--- The records ---

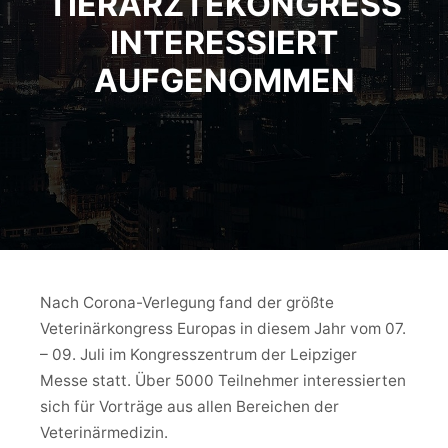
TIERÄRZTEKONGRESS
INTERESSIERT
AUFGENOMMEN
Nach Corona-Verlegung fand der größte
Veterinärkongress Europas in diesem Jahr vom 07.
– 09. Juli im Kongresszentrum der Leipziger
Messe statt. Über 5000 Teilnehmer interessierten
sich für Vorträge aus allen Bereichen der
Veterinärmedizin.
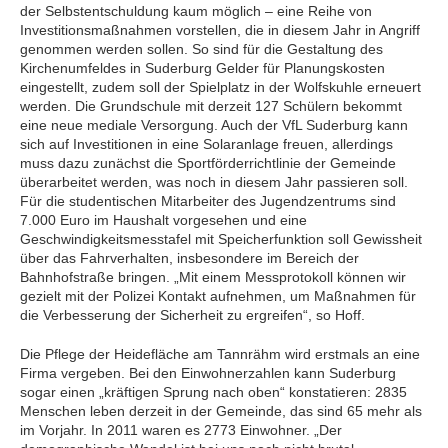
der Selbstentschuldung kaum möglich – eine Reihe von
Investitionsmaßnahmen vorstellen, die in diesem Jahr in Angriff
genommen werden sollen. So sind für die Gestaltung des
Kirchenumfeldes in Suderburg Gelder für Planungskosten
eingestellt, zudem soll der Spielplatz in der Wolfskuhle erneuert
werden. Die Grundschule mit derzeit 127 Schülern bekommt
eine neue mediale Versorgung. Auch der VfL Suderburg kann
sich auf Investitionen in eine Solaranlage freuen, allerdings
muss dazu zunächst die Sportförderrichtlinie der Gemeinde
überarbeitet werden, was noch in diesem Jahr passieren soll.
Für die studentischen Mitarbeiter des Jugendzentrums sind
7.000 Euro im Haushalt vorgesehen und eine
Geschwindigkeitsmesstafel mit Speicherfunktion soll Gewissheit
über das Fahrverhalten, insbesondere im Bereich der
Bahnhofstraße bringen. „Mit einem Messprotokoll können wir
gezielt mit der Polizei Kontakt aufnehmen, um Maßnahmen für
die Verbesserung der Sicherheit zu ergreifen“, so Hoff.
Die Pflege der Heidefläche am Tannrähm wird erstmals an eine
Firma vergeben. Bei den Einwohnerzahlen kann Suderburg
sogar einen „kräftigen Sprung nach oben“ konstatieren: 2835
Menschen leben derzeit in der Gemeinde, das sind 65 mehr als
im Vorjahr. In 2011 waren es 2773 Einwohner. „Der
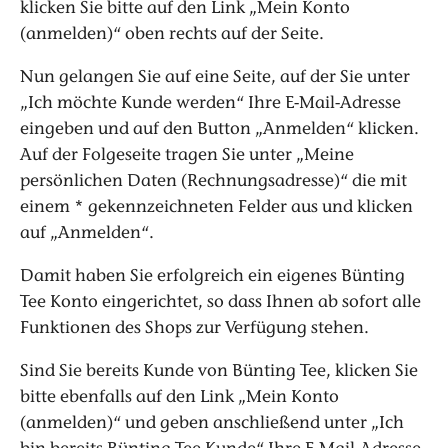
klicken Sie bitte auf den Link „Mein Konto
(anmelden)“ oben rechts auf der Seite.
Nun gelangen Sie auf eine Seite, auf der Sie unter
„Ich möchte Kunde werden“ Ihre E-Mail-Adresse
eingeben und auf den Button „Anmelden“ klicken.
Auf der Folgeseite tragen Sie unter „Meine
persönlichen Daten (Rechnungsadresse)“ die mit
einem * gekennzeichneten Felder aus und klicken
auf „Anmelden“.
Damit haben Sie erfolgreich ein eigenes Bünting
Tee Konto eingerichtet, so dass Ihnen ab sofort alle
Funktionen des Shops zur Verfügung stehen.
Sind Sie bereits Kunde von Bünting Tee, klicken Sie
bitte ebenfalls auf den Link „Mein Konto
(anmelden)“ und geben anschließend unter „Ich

---
--- The records ---

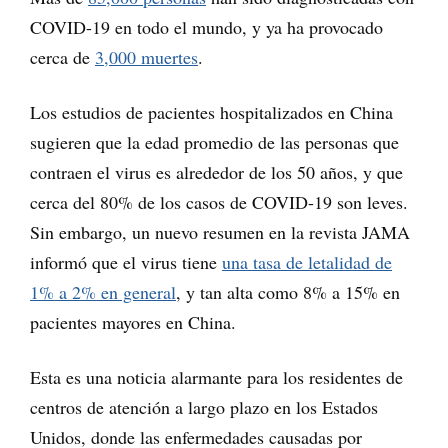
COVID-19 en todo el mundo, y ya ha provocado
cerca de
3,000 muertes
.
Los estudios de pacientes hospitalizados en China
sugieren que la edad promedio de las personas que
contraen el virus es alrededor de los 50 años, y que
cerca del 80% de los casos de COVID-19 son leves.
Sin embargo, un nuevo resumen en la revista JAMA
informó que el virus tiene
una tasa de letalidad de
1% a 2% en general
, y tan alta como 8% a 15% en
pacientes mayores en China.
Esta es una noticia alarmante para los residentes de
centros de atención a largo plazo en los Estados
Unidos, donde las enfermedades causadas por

---

__Exercise__.
Keeping every character as it is, restate the lines above that run from the line with "überarbeitet werden, was" through the line with "Geschwindigkeitsmesstafel mit Speicherfunktion", both included, and nothing else.

__Answer space__.
überarbeitet werden, was noch in diesem Jahr passieren soll.
Für die studentischen Mitarbeiter des Jugendzentrums sind
7.000 Euro im Haushalt vorgesehen und eine
Geschwindigkeitsmesstafel mit Speicherfunktion soll Gewissheit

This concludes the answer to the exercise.